If you are performing prostate massage for sexual purposes, it helps to achieve a state of arousal first. This will move the gland into a slightly upward and backward position as the penis becomes erect.
- Apply lube liberally around the anus. Also consider using a lube shooter
- Insert an index finger (or toy a short distance) slowly to the first knuckle and start masturbating.
- Pull the finger or toy out and re-apply lube, or reuse the shooter as needed (especially if this is your first time.)
- As you continue to masturbate, replace your finger back into the anus, this time to the second knuckle. Or move the toy further in.
- Repeat steps 3 and 4 until you reach the third knuckle.
- Once the finger is fully inserted, search for a rounded lump roughly 4 inches inside the rectum and up towards the root of the penis. This is the prostate. A prostate massager (when used as per instructions) will automatically stimulate this spot.
- Gently massage the prostate in a circular or back-and-forth motion using the pad of a finger. You can also apply gentle pressure for seven to 10 seconds, again with the pad of a finger, rather than the tip.
WARNING: The area around the prostate is sensitive and if treated too vigorously can become sore or damage some nerve endings so be careful and go slowly.
The prostate is roughly the size of a walnut, but can become larger with age or various medical issues. At the age of 60 to 70 it can be as large as a plum.
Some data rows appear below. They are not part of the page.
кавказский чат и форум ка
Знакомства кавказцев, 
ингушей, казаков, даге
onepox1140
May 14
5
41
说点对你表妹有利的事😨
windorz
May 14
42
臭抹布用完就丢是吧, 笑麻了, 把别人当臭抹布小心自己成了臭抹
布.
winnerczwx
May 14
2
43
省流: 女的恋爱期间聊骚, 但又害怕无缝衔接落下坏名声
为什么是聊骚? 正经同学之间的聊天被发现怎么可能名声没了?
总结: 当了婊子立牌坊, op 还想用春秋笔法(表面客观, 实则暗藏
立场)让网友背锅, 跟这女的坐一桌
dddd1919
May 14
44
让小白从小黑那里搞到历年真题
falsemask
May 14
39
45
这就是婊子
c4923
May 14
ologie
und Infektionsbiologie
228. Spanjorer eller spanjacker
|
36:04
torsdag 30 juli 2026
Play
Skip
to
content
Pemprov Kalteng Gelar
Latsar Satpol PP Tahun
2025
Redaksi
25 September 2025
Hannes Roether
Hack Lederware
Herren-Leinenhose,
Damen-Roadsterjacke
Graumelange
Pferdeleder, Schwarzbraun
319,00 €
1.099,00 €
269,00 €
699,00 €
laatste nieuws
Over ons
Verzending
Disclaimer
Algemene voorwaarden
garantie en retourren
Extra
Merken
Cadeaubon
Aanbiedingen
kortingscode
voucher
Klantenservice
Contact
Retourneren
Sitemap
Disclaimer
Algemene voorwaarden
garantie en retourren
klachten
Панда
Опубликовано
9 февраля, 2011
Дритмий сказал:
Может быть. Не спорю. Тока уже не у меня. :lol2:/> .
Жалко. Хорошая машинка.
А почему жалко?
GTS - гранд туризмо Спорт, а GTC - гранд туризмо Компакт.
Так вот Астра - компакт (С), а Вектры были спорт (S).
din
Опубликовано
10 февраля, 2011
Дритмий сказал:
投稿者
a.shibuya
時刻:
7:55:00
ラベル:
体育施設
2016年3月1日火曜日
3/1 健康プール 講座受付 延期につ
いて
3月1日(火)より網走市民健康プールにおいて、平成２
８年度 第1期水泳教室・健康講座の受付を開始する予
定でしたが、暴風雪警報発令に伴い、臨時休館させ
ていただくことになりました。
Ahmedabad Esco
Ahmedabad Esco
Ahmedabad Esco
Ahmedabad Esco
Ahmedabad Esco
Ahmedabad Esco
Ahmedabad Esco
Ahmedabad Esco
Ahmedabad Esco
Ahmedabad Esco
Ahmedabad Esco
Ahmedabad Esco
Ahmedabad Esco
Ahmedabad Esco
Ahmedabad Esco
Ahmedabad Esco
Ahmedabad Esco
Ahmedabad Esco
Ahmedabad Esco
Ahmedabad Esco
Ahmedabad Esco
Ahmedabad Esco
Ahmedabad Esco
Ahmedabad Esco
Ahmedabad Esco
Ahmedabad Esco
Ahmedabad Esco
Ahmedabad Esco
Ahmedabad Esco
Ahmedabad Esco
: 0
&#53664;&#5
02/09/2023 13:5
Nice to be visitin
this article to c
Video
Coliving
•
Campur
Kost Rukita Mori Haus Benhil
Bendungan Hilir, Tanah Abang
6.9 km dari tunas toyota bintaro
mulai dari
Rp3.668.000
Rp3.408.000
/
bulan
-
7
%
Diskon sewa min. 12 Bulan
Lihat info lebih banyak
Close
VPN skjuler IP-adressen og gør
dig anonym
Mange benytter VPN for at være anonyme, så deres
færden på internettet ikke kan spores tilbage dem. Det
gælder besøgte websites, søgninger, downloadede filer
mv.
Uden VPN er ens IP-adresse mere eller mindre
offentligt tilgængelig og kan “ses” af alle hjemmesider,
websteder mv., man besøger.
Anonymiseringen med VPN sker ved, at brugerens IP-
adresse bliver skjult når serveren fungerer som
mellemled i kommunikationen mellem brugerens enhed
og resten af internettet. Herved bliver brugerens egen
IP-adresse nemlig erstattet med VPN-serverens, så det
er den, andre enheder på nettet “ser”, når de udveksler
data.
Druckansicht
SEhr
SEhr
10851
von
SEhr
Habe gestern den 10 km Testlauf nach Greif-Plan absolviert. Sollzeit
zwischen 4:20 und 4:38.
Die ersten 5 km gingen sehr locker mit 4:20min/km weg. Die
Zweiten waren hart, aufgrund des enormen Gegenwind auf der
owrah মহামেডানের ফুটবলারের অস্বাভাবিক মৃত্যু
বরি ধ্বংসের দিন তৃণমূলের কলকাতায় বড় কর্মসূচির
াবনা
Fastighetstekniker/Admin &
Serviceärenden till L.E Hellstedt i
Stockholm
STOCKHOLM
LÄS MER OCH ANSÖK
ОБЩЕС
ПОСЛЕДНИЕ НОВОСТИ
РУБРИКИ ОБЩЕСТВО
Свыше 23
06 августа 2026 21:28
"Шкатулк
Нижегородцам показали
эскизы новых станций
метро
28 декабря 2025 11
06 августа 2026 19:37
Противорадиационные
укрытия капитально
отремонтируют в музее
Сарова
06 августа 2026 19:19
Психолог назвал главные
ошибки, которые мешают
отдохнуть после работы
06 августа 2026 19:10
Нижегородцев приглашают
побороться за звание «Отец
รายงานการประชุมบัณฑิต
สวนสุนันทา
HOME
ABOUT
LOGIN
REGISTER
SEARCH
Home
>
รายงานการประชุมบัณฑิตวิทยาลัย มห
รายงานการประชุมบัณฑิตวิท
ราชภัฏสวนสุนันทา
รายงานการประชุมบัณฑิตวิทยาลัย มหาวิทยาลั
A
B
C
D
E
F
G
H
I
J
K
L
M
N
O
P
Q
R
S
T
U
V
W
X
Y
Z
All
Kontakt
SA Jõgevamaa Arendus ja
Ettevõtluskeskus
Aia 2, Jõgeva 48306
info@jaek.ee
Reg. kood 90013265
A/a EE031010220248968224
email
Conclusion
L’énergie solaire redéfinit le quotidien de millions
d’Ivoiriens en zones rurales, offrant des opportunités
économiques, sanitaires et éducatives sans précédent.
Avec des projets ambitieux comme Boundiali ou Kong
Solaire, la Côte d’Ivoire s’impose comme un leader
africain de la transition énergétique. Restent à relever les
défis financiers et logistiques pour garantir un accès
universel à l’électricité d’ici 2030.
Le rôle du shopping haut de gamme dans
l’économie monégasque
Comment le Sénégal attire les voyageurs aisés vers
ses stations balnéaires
This enlargement is called Benign Prostatic Hyperplasia (BPH) and can restrict the urethra and cause various issues such as
- Increased need to urinate, especially at night
- Difficulty starting urination
- Weak urine stream
- Dribbling at the end of urination
- Inability to completely empty the bladder
There are other issues that can affect the prostate or change its size and cause medical issues such as
- Prostatitis (inflammation of the prostate)
- Prostate cancer
- Bacterial infections
If you notice any issues, please contact your doctor.
In some cases, a doctor may need expressed prostatic fluid (EPF) for diagnostic purposes. In that case a doctor will perform a prostate massage with a lubricated, gloved finger and press on the prostate. The procedure doesn’t take long, but can be uncomfortable. The fluids that then leak out of the penis are collected and sent for analysis. EPF can be used to identify prostate cancer (a test called PCA-3) or to identify bacteria for an infection
Chronic Prostatitis (non bacterial)
Chronic prostatitis is an inflammation of the prostate gland. Symptoms can include: groin, rectal or abdominal pain, painful urination or ejaculation, blood in the urine, as well as a generally "ill" feeling throughout the body. For some patients with chronic prostatitis that is not due to bacterial infection undergoing periodic prostate massage can mean relief from pressure or symptoms. For Bacterial prostatitis this is not recommended. As it could cause a spread of the bacteria
Some people believe that prostate massage has cancer-fighting benefits. While prostate massage can reduce inflammation, it has not been proven to directly prevent cancer. Reduction of prostate inflammation may decrease the risk of cancer in some patients with chronic prostatitis. Also, the EPF may be collected for determine if an individual is at risk of having prostate cancer. Patients suspected of having prostate cancer should not be treated with (or engage in) prostate massage, as this may cause tumor cells to break off and spread to nearby tissues (other than for diagnostic purposes).
Prostate massage can be a great sexual experience and has certain medical applications. However, contrary to popular belief, there is little evidence to support the claims that prostate massage is an effective therapy for prostatitis, enlarged prostate, or other conditions that affect the prostate. It is clear, however, that prostatic massage comes with risks for men who have bacterial prostatitis, prostate cancer, fissures, or hemorrhoids. For them, prostate massage should be avoided, as it can worsen their condition.